PROBLEM DETAILS:
Search the records below for the string "would", and report each line that contains it.

RECORD EXCERPTS:
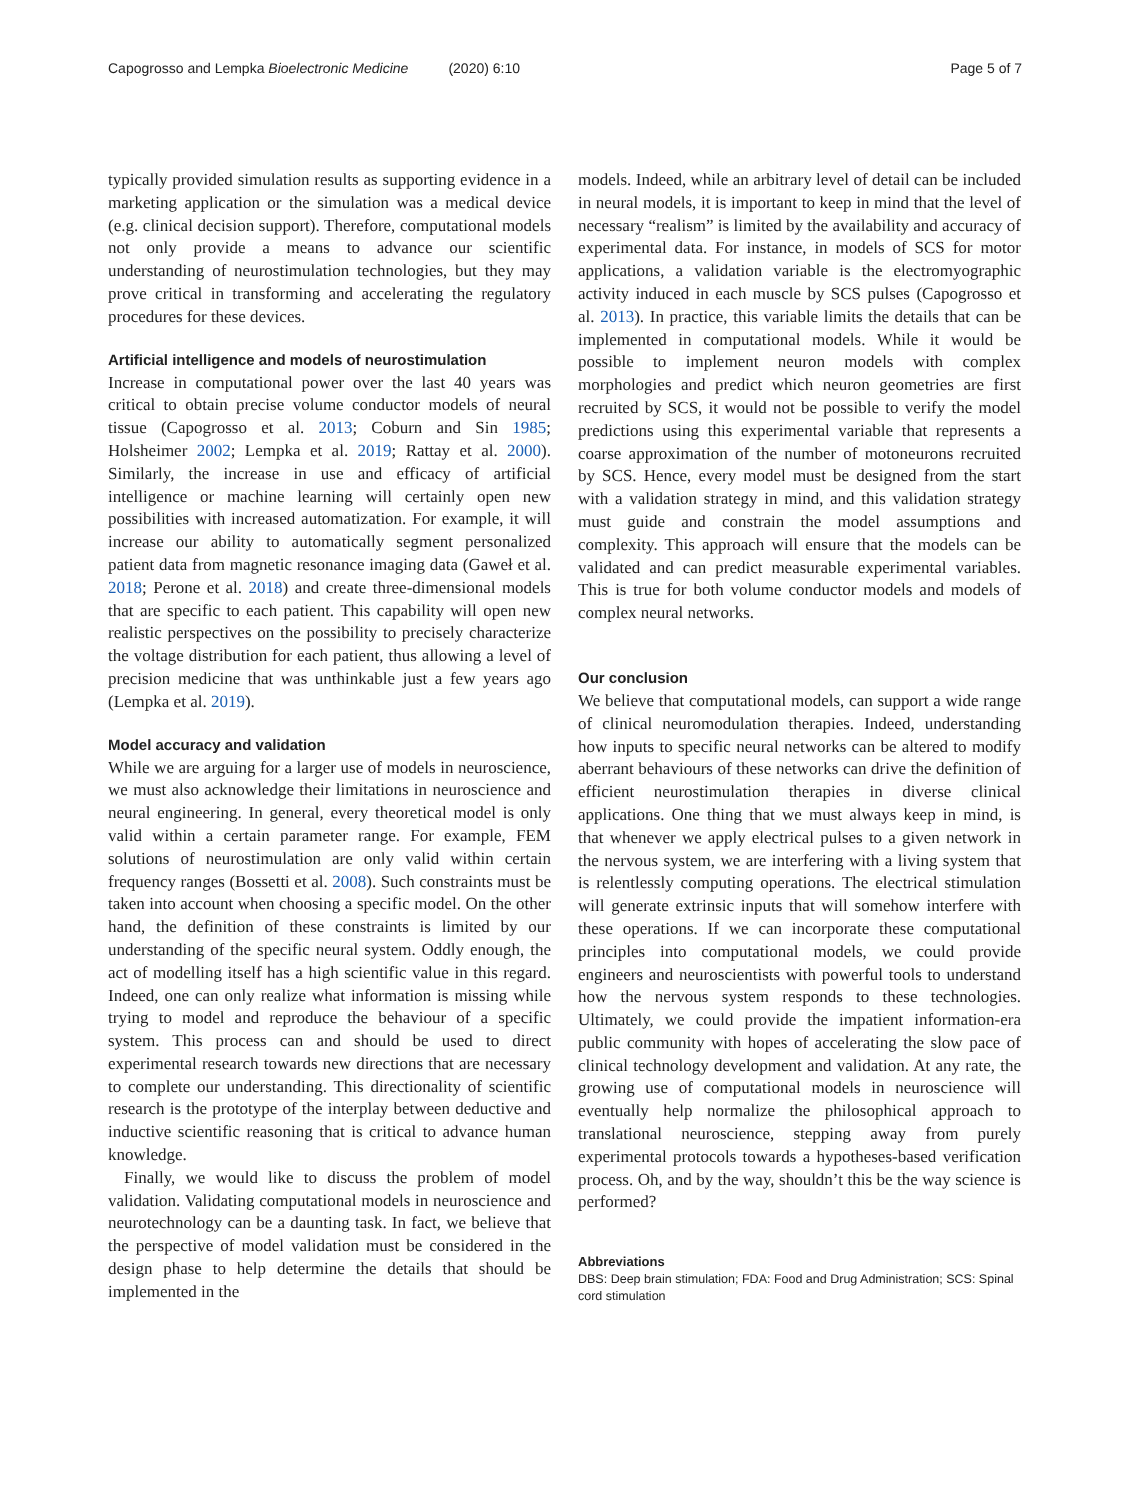Capogrosso and Lempka Bioelectronic Medicine (2020) 6:10
Page 5 of 7
typically provided simulation results as supporting evidence in a marketing application or the simulation was a medical device (e.g. clinical decision support). Therefore, computational models not only provide a means to advance our scientific understanding of neurostimulation technologies, but they may prove critical in transforming and accelerating the regulatory procedures for these devices.
Artificial intelligence and models of neurostimulation
Increase in computational power over the last 40 years was critical to obtain precise volume conductor models of neural tissue (Capogrosso et al. 2013; Coburn and Sin 1985; Holsheimer 2002; Lempka et al. 2019; Rattay et al. 2000). Similarly, the increase in use and efficacy of artificial intelligence or machine learning will certainly open new possibilities with increased automatization. For example, it will increase our ability to automatically segment personalized patient data from magnetic resonance imaging data (Gaweł et al. 2018; Perone et al. 2018) and create three-dimensional models that are specific to each patient. This capability will open new realistic perspectives on the possibility to precisely characterize the voltage distribution for each patient, thus allowing a level of precision medicine that was unthinkable just a few years ago (Lempka et al. 2019).
Model accuracy and validation
While we are arguing for a larger use of models in neuroscience, we must also acknowledge their limitations in neuroscience and neural engineering. In general, every theoretical model is only valid within a certain parameter range. For example, FEM solutions of neurostimulation are only valid within certain frequency ranges (Bossetti et al. 2008). Such constraints must be taken into account when choosing a specific model. On the other hand, the definition of these constraints is limited by our understanding of the specific neural system. Oddly enough, the act of modelling itself has a high scientific value in this regard. Indeed, one can only realize what information is missing while trying to model and reproduce the behaviour of a specific system. This process can and should be used to direct experimental research towards new directions that are necessary to complete our understanding. This directionality of scientific research is the prototype of the interplay between deductive and inductive scientific reasoning that is critical to advance human knowledge.
Finally, we would like to discuss the problem of model validation. Validating computational models in neuroscience and neurotechnology can be a daunting task. In fact, we believe that the perspective of model validation must be considered in the design phase to help determine the details that should be implemented in the
models. Indeed, while an arbitrary level of detail can be included in neural models, it is important to keep in mind that the level of necessary “realism” is limited by the availability and accuracy of experimental data. For instance, in models of SCS for motor applications, a validation variable is the electromyographic activity induced in each muscle by SCS pulses (Capogrosso et al. 2013). In practice, this variable limits the details that can be implemented in computational models. While it would be possible to implement neuron models with complex morphologies and predict which neuron geometries are first recruited by SCS, it would not be possible to verify the model predictions using this experimental variable that represents a coarse approximation of the number of motoneurons recruited by SCS. Hence, every model must be designed from the start with a validation strategy in mind, and this validation strategy must guide and constrain the model assumptions and complexity. This approach will ensure that the models can be validated and can predict measurable experimental variables. This is true for both volume conductor models and models of complex neural networks.
Our conclusion
We believe that computational models, can support a wide range of clinical neuromodulation therapies. Indeed, understanding how inputs to specific neural networks can be altered to modify aberrant behaviours of these networks can drive the definition of efficient neurostimulation therapies in diverse clinical applications. One thing that we must always keep in mind, is that whenever we apply electrical pulses to a given network in the nervous system, we are interfering with a living system that is relentlessly computing operations. The electrical stimulation will generate extrinsic inputs that will somehow interfere with these operations. If we can incorporate these computational principles into computational models, we could provide engineers and neuroscientists with powerful tools to understand how the nervous system responds to these technologies. Ultimately, we could provide the impatient information-era public community with hopes of accelerating the slow pace of clinical technology development and validation. At any rate, the growing use of computational models in neuroscience will eventually help normalize the philosophical approach to translational neuroscience, stepping away from purely experimental protocols towards a hypotheses-based verification process. Oh, and by the way, shouldn’t this be the way science is performed?
Abbreviations
DBS: Deep brain stimulation; FDA: Food and Drug Administration; SCS: Spinal cord stimulation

PROBLEM SOLUTION:
Finally, we would like to discuss the problem of model validation. Validating computational models in neuroscience and neurotechnology can be a daunting task. In fact, we believe that the perspective of model validation must be considered in the design phase to help determine the details that should be implemented in the
models. Indeed, while an arbitrary level of detail can be included in neural models, it is important to keep in mind that the level of necessary “realism” is limited by the availability and accuracy of experimental data. For instance, in models of SCS for motor applications, a validation variable is the electromyographic activity induced in each muscle by SCS pulses (Capogrosso et al. 2013). In practice, this variable limits the details that can be implemented in computational models. While it would be possible to implement neuron models with complex morphologies and predict which neuron geometries are first recruited by SCS, it would not be possible to verify the model predictions using this experimental variable that represents a coarse approximation of the number of motoneurons recruited by SCS. Hence, every model must be designed from the start with a validation strategy in mind, and this validation strategy must guide and constrain the model assumptions and complexity. This approach will ensure that the models can be validated and can predict measurable experimental variables. This is true for both volume conductor models and models of complex neural networks.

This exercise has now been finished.